I also think with physical sensations, like the softness of a dog's fur, the sharp needle pain of a sting, the fuzzy low-key irritation of static or with other sensory means like music (I associate certain musical rhythms with certain ideas, I like to create elaborate fantasy worlds, and I use the beat/harmony/instrumental tone to help me remember plot and characters). When I shift between ideas/modes of thought, I'd often literally imagine myself shifting a gearstick around.

*Ti / Fe*
For interacting with people, communication of the verbal / textual variety, I think in words and like chrisu described, I'd bold, italicize or stress certain words to show emphasis and create a tangible "feeling" to the thought in my head. I like to also create short phrases that capture an idea in its entirety, or pick out main points and extrapolate from there. 

This part usually happens when I'm getting ready to communicate my ideas to the world outside, so I need to translate my visual/physical language into verbal/textual language. Sometimes my ideas don't translate well and I become confused and rambly, the struggle here for me is about treading the line between being so clear and precise that I lose all the details in the process or to elaborate till its too complex to be understood.


----------



## losersalwayzwin (Mar 14, 2013)

• _TASKS TO PERFORM_
**1.** From the forum post on thinking styles, answer each question:
(a) What does the writer picture when shifting between ideas or modes of thought?
(b) What three things does the writer do to certain words to show emphasis?
(c) What sometimes happens to the writer when ideas don't translate well?
**2.** Please write out, word for word, the part of the forum post on thinking styles that opens with the words containing "This part usually" and closes with "to be understood.".

• _DATASET CONTENT_
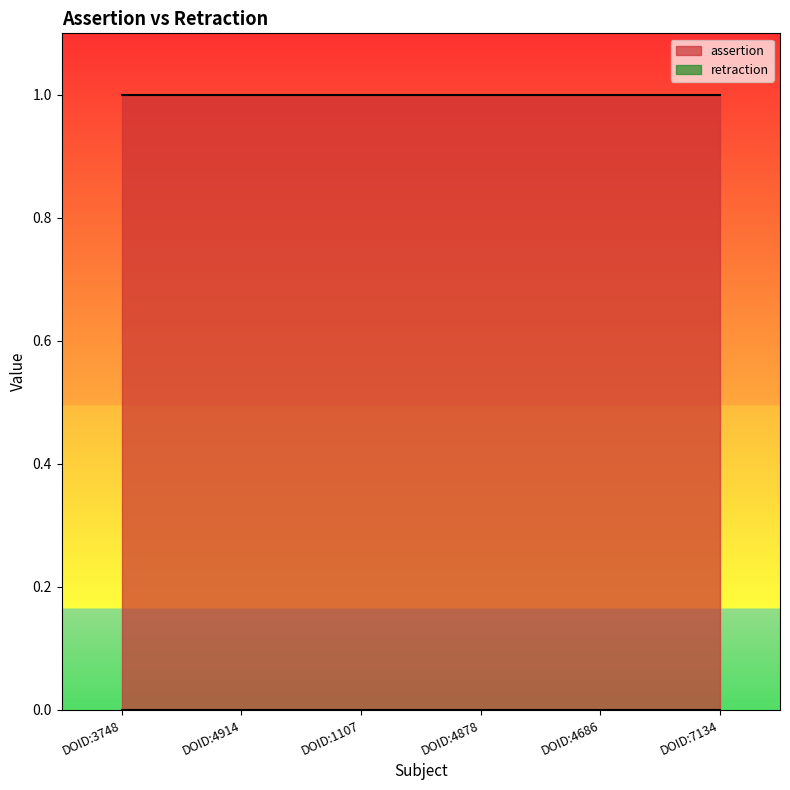

Which category has the highest value in the assertion series?

DOID:3748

• _ANSWER SET_
**1.**
(a) Shifting a gearstick around.
(b) Bold, italicize or stress them.
(c) The writer becomes confused and rambly.

**2.**
This part usually happens when I'm getting ready to communicate my ideas to the world outside, so I need to translate my visual/physical language into verbal/textual language. Sometimes my ideas don't translate well and I become confused and rambly, the struggle here for me is about treading the line between being so clear and precise that I lose all the details in the process or to elaborate till its too complex to be understood.